1. Before executing a step, queries by `(runId, stepName)` — the **checkpoint key**
2. If a `COMPLETED` record exists, returns the cached `outputPayload` (skip)
3. Otherwise, creates a `STARTED` record, executes the step, upgrades to `COMPLETED` with the serialized output
4. On exception, records `FAILED` with the error message

### Maven coordinates

```xml theme={null}
<dependency>
    <groupId>io.github.markpollack</groupId>
    <artifactId>workflow-batch</artifactId>
    <version>0.10.0</version>
</dependency>
```

Requires Spring Data JPA and a JDBC `DataSource` on the classpath. H2 works for development; Postgres or MySQL for production.

### Restart semantics

`runId` is the stable identity for a workflow instance. **COMPLETED steps are skipped permanently for that `runId`.** FAILED steps are not automatically retried — the system leaves them in place until an operator explicitly decides to retry.
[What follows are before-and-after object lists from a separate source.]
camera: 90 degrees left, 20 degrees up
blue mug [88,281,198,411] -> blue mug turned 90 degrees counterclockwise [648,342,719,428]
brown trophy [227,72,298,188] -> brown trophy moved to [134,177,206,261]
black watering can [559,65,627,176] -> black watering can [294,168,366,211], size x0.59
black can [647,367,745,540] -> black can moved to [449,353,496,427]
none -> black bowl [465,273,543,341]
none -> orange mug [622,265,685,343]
This is intentional. Not all failures are transient: a bad prompt, a schema mismatch, or a programming error will fail again without a fix. Automatic retry would mask the real problem.
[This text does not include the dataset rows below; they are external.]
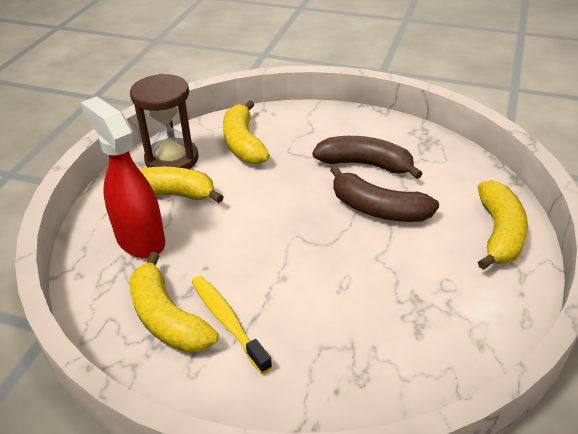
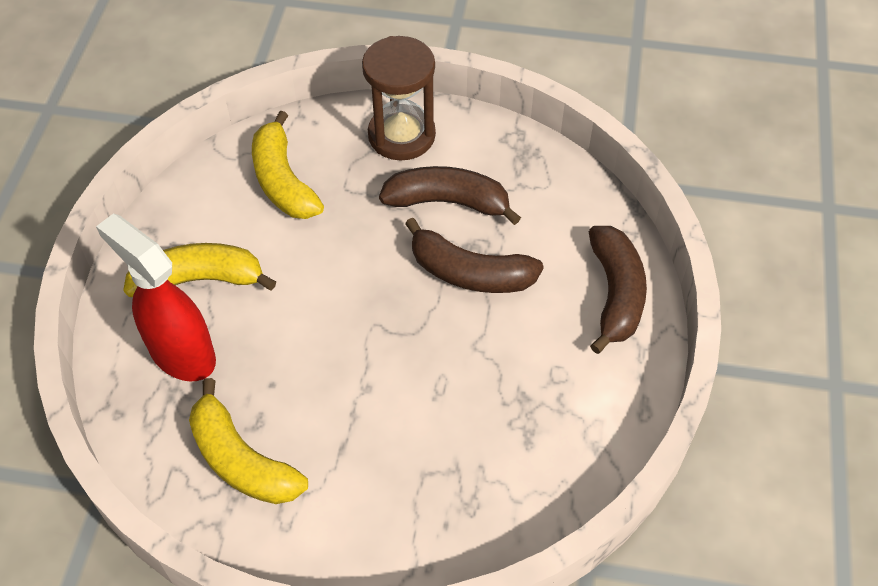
camera: 10 degrees left, 15 degrees up
brown hourglass [130,74,199,169] -> brown hourglass moved to [362,36,436,160]
yellow toothbrush [192,276,272,374] -> none
yellow banana [478,180,528,270] -> brown banana [589,226,647,354]

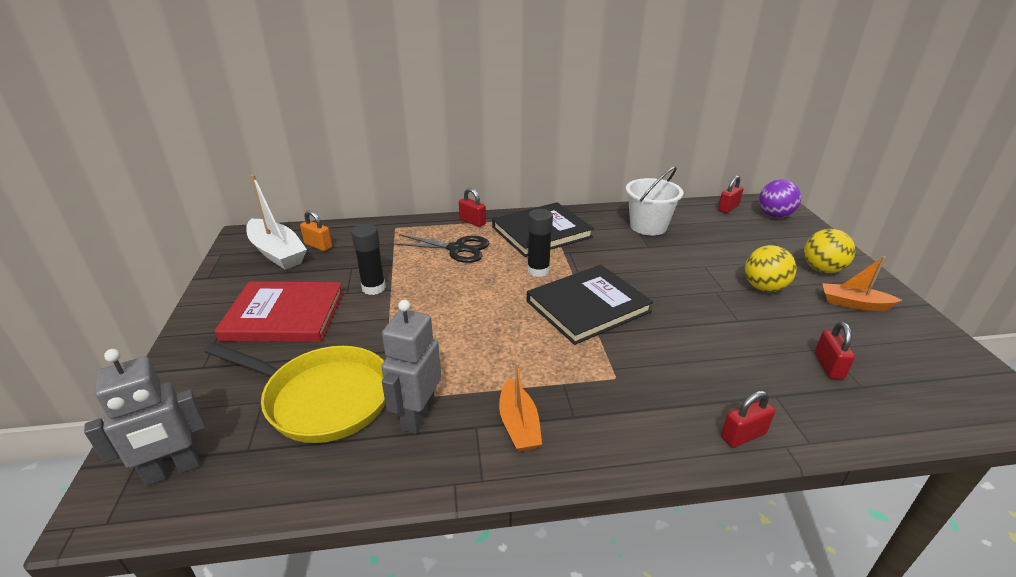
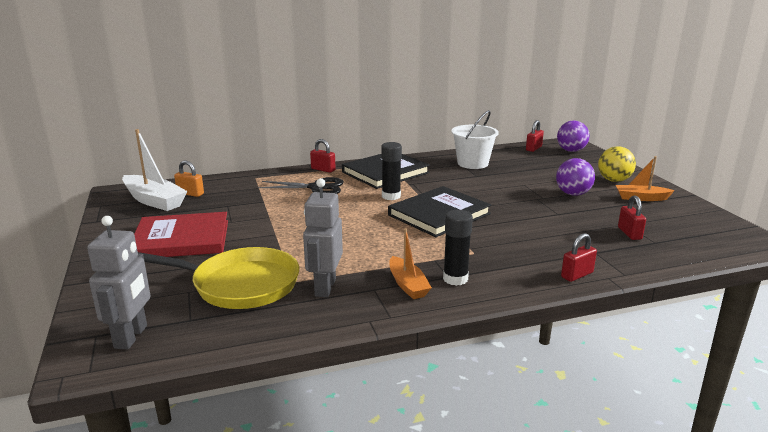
camera: 10 degrees left, 10 degrees down
grey robot [84,349,206,486] -> grey robot turned 45 degrees counterclockwise [87,216,151,350]
black glue stick [351,224,386,295] -> black glue stick moved to [443,210,473,286]
yellow ball [745,245,797,292] -> purple ball [556,158,595,196]

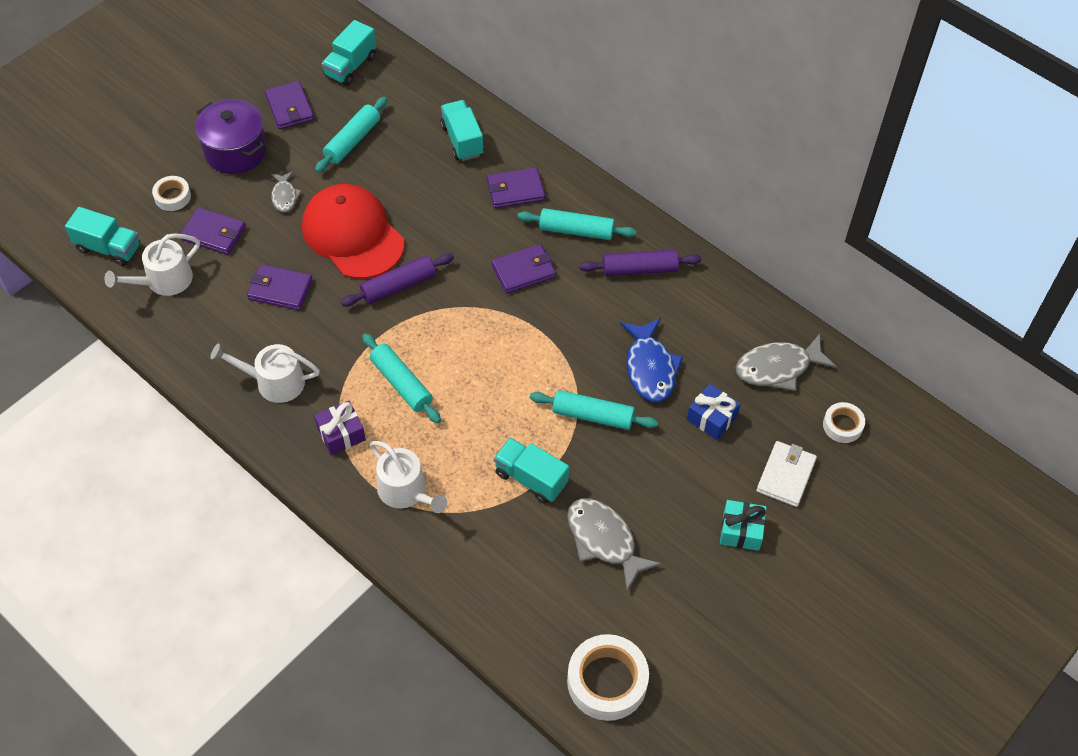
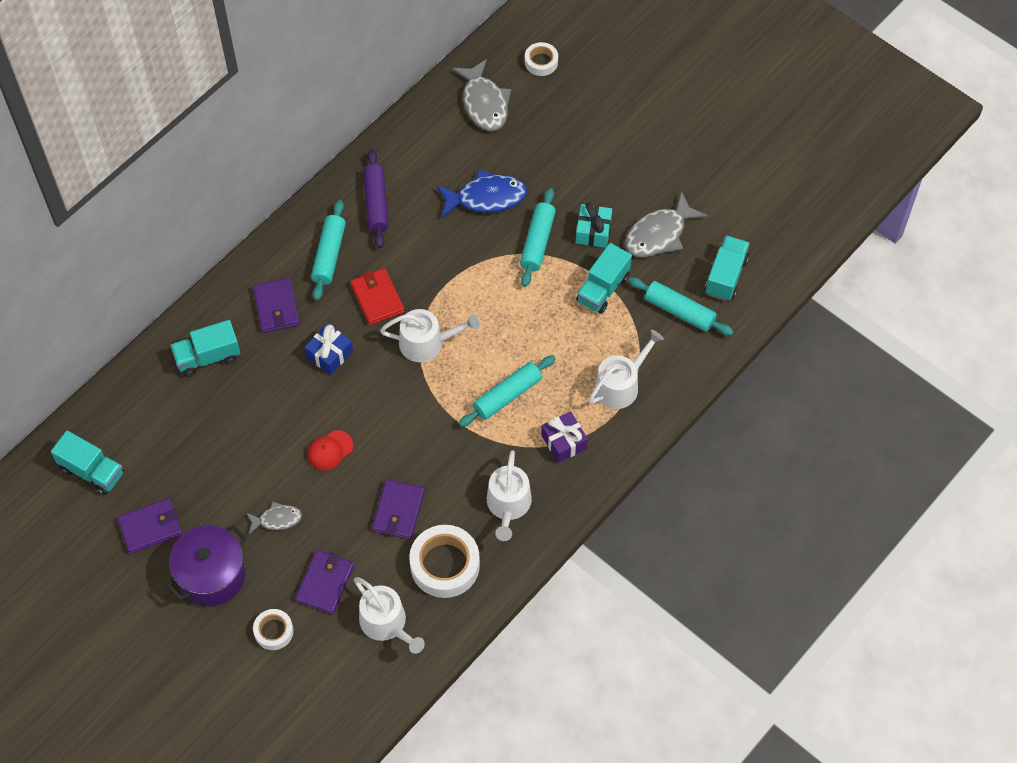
camera: 90 degrees left, 5 degrees up
turquoise truck [65,207,140,266] -> turquoise truck moved to [705,235,750,301]
red cap [302,184,404,279] -> red cap [307,430,353,470], size x0.41
turquoise rolling pin [315,97,387,173] -> turquoise rolling pin moved to [628,277,734,336]
purple rolling pin [341,253,454,306] -> none
purple wallet [492,244,556,293] -> red wallet [350,268,405,325]
white tape [567,634,649,721] -> white tape moved to [409,525,480,598]
blue gift [687,384,740,440] -> blue gift moved to [304,324,353,375]
turquoise gift [720,500,766,551] -> turquoise gift moved to [576,202,612,248]
white wallet [756,441,817,507] -> none
none -> white watering can [380,309,479,362]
### Crash-and-resume with CheckpointManager

When a step fails, call `CheckpointManager.getRunState()` to inspect what happened, then `resetFailedSteps()` only after confirming the failure was transient:

```java theme={null}
var manager = new CheckpointManager(readRepo, writeRepo);
var ctx = AgentContext.withRunId("run-1");
var executor = new WorkflowExecutor(checkpointRunner, TraceRecorder.noop());

// First attempt — crashes at step-c
try {
    executor.execute(workflow.graph(), ctx, "start");
} catch (RuntimeException e) {
    // step-a and step-b: COMPLETED; step-c: FAILED
}

// Operator inspects state
List<AgentStepExecution> state = manager.getRunState("run-1");
// diagnose: was this a transient network blip? a permanent config error?

// Only reset if the failure was transient
int reset = manager.resetFailedSteps("run-1");  // deletes the FAILED record(s)
// reset == 1 (step-c)

// Retry with same runId — step-a and step-b skipped, step-c retried
String result = executor.execute(workflow.graph(), ctx, "start");
```

`resetFailedSteps` deletes FAILED records; COMPLETED records are untouched. The next execution creates a fresh STARTED record for each reset step and re-runs it.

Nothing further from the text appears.